Six years on, no police report has been filed in opposition to Mishra, who now serves as a minister within the BJP-led Delhi state authorities.
Muralidhar’s switch sparked outrage. The Delhi Excessive Court docket Bar Affiliation held a strike to sentence it whereas the Congress get together accused Modi’s authorities of defending the BJP chief from prosecution.
However the switch didn’t soften Muralidhar’s strategy. Throughout his stint on the Punjab and Haryana Excessive Court docket, he rejected parole for Sanji Ram, convicted of masterminding the 2018 gang rape and homicide of an eight-year-old woman from a Muslim nomadic tribe in Indian-administered Kashmir.
In January 2021, Muralidhar was elevated to the chief justice of the Orissa Excessive Court docket, a put up he held till his retirement in August 2023. He was given an uncommon farewell in Odisha, the place tons of of attorneys lined up alongside the corridors and stairs on the court docket, throwing flowers at him as he walked out of the court docket for the final time.

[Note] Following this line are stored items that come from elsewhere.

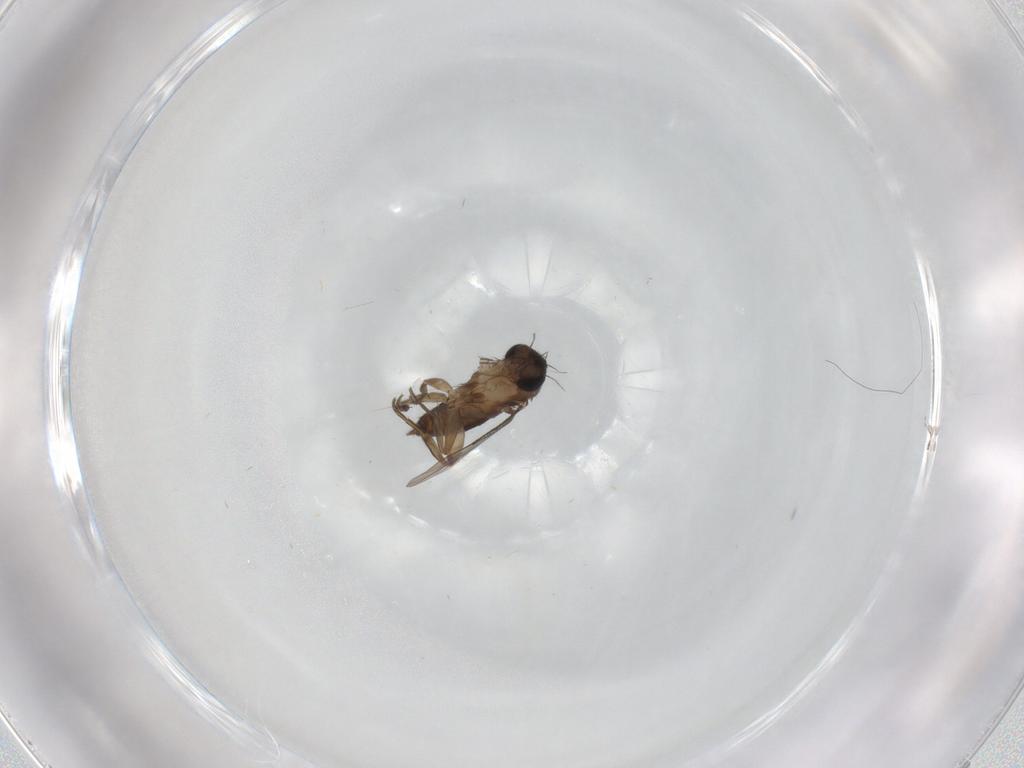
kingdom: Animalia
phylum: Arthropoda
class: Insecta
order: Diptera
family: Phoridae
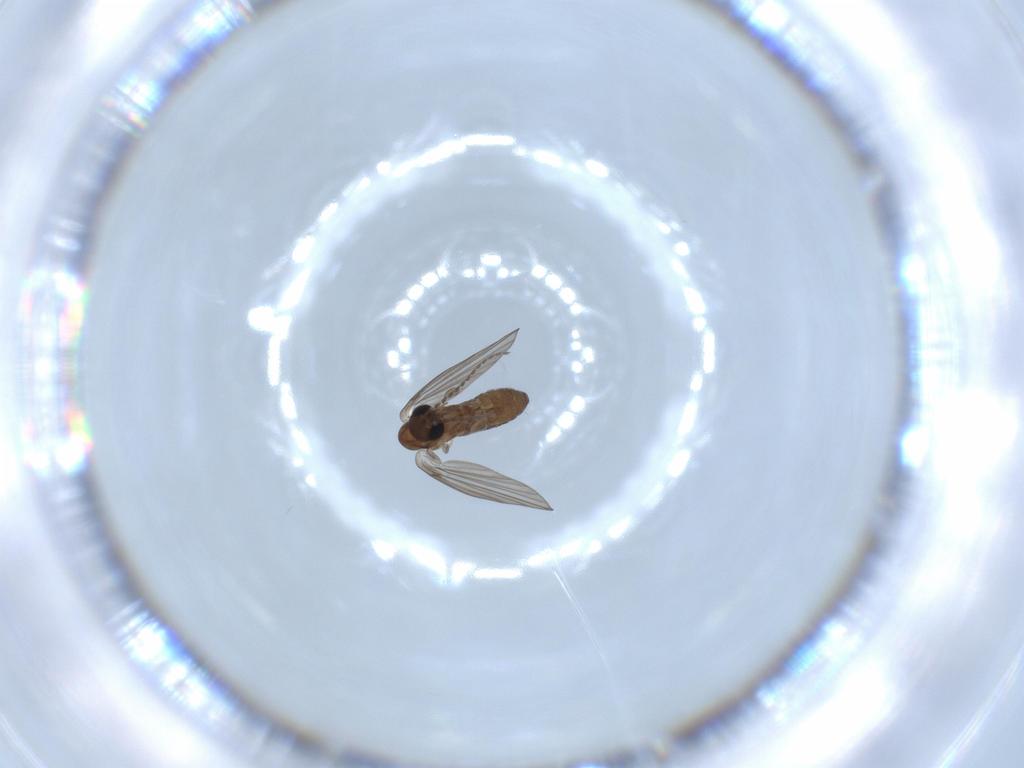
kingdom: Animalia
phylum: Arthropoda
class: Insecta
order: Diptera
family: Psychodidae
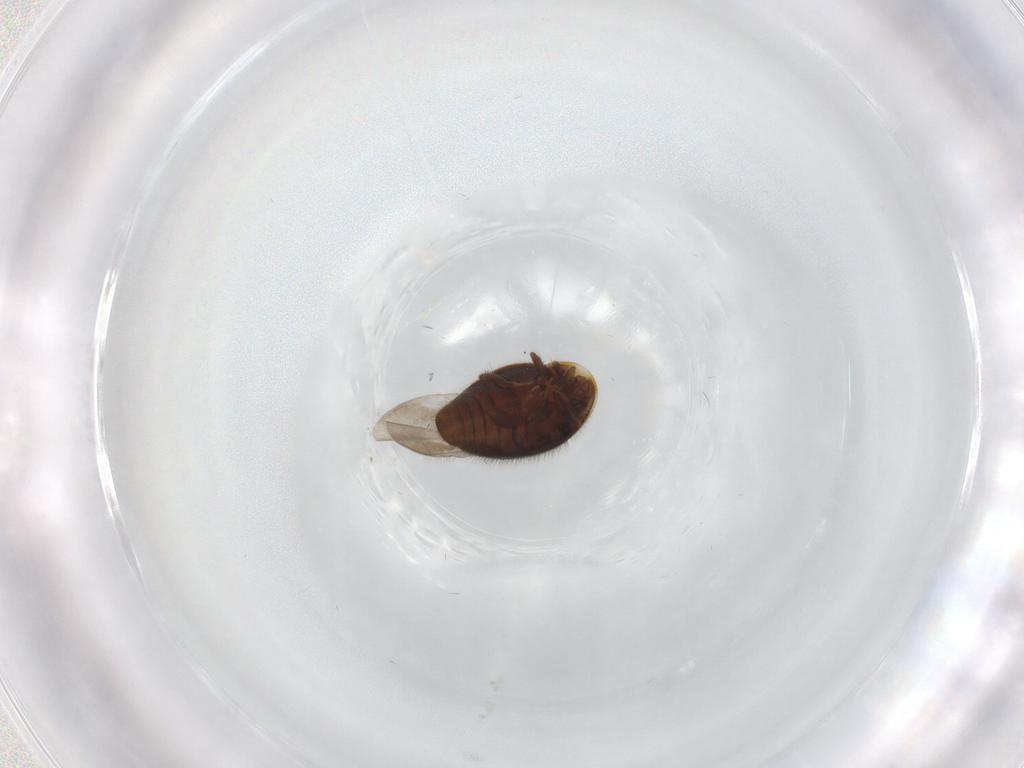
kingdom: Animalia
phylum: Arthropoda
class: Insecta
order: Coleoptera
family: Corylophidae
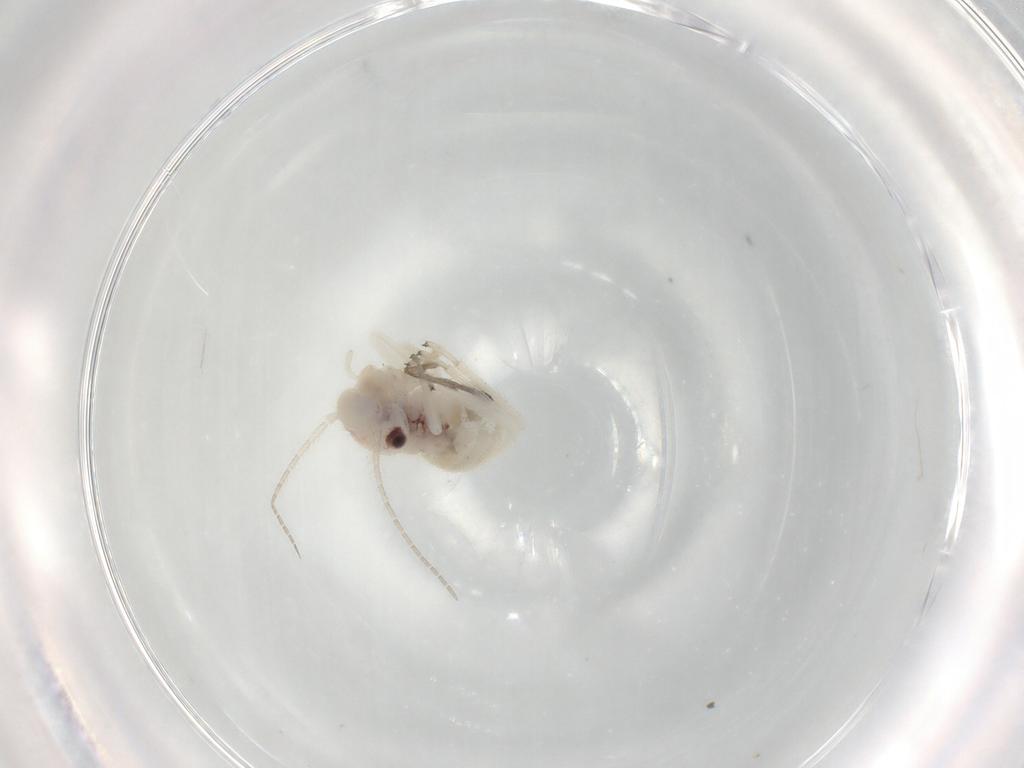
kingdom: Animalia
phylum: Arthropoda
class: Insecta
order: Psocodea
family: Amphipsocidae
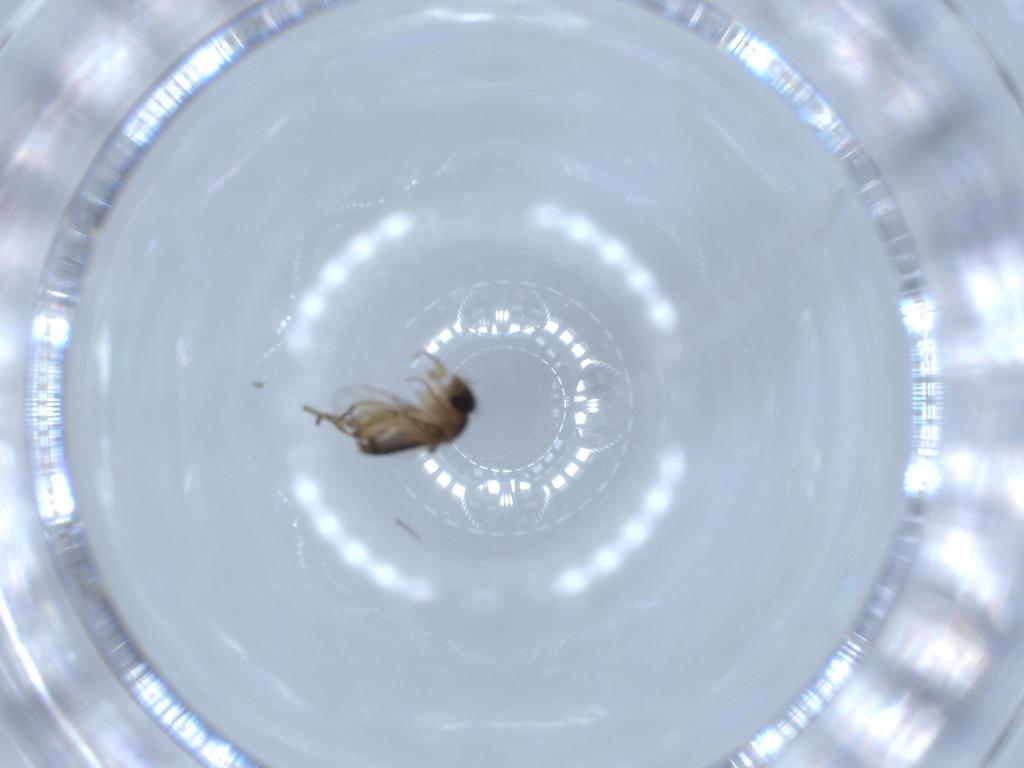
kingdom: Animalia
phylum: Arthropoda
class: Insecta
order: Diptera
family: Phoridae
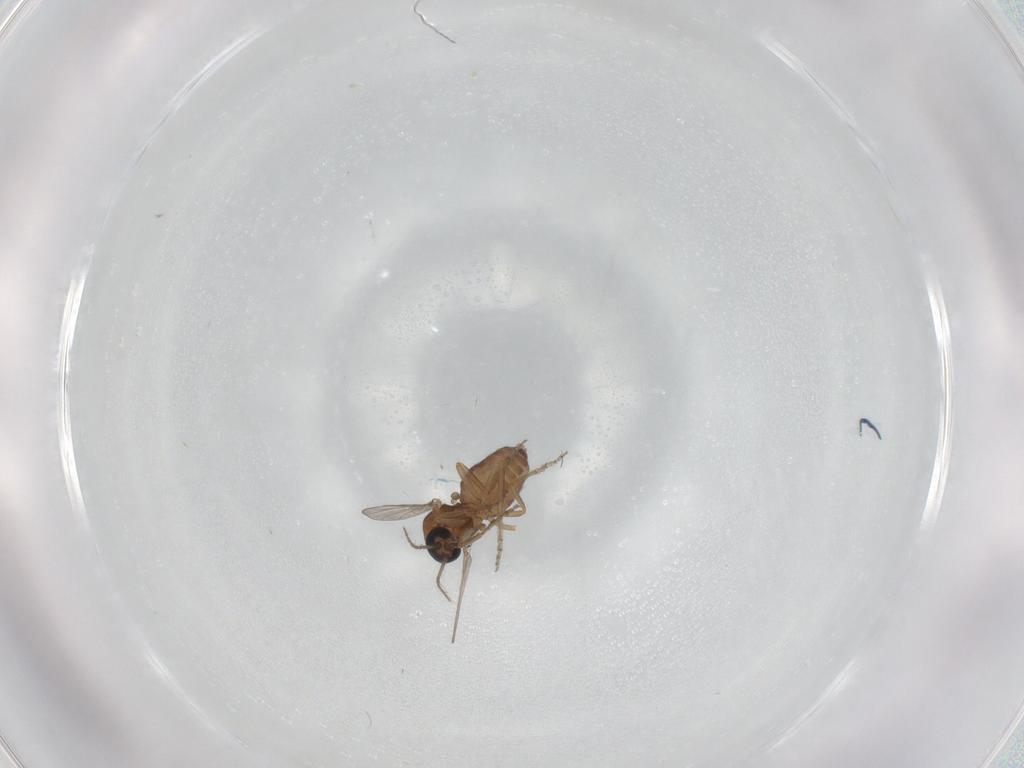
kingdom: Animalia
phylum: Arthropoda
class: Insecta
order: Diptera
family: Ceratopogonidae
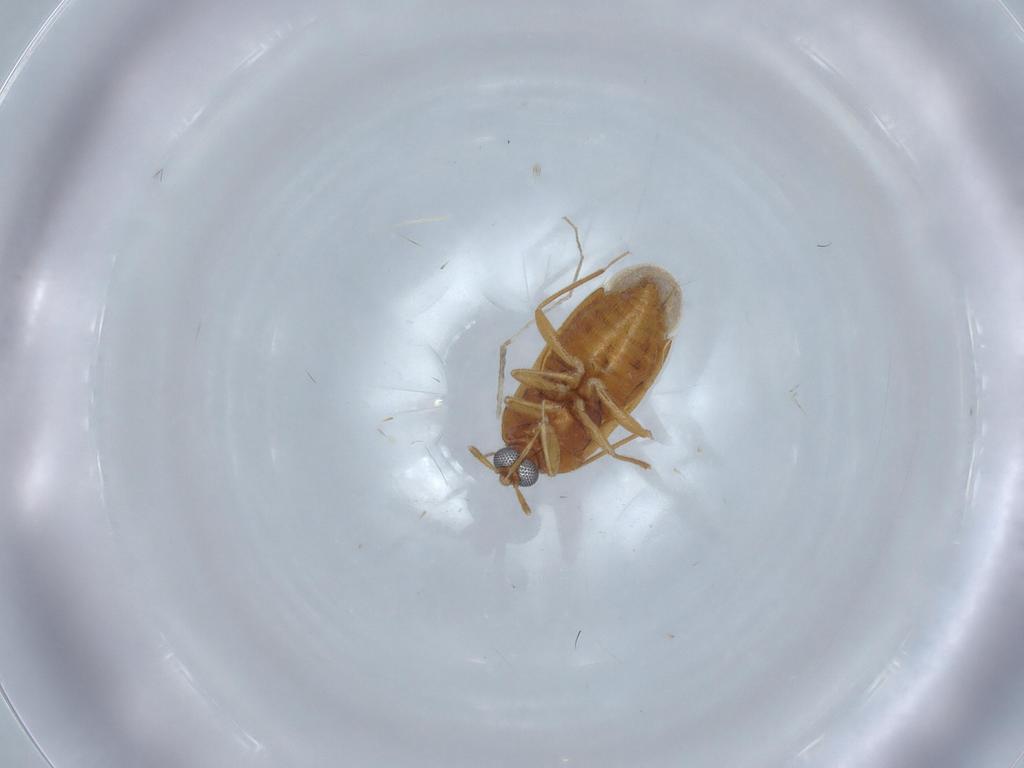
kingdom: Animalia
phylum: Arthropoda
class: Insecta
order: Hemiptera
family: Anthocoridae
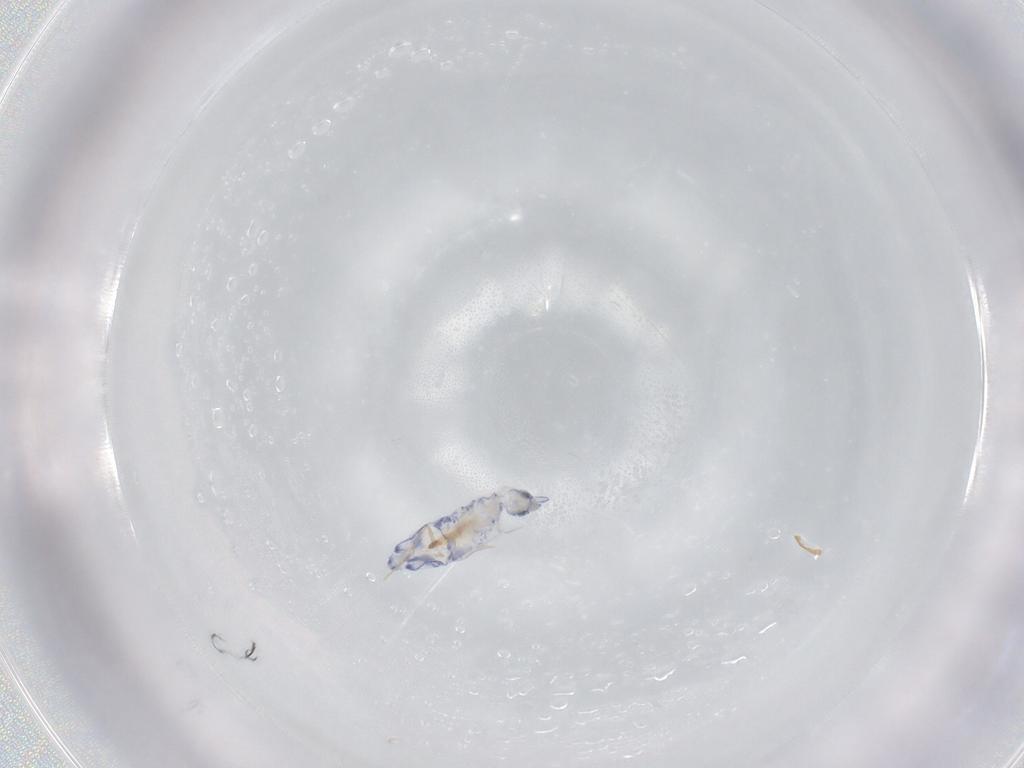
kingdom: Animalia
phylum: Arthropoda
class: Collembola
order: Entomobryomorpha
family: Entomobryidae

Regardless of his credentials and {qualifications}, Muralidhar by no means reached the Supreme Court docket of India.
Years after the 2020 midnight switch, Roy met him once more. “I’m actually sorry that due to our petition, you have been transferred,” he remembered telling him. Muralidhar smiled. “Fortunately so. I’m glad,” he replied to Roy.
Each Gonsalves and Mander suppose Muralidhar’s determination to carry the federal government accountable for the New Delhi riots price him a Supreme Court docket seat.
“Judges who rule in opposition to the state within the excessive courts hardly ever make it to the Supreme Court docket, nonetheless competent,” Gonsalves mentioned.
“In a super world,” Mander added, “what Muralidhar did ought to have been the rule, not the exception.”
It was the UN, Mander added, that “in the end recognised his calibre, entrusting him with the Gaza inquiry that India’s personal judiciary wouldn’t reward with a Supreme Court docket seat”.
In his public lectures as properly, Muralidhar has spoken for the marginalised, as soon as arguing that India’s legal guidelines are structured to favour the wealthy and pointing to the disproportionate share of Muslims, Dalits and members of different marginalised teams amongst these arrested and prosecuted.
“You’ve just one life. It’s an enormous privilege being a lawyer,” Muralidhar mentioned. “Each time certainly one of us withdraws, there’s one individual much less to struggle injustice.”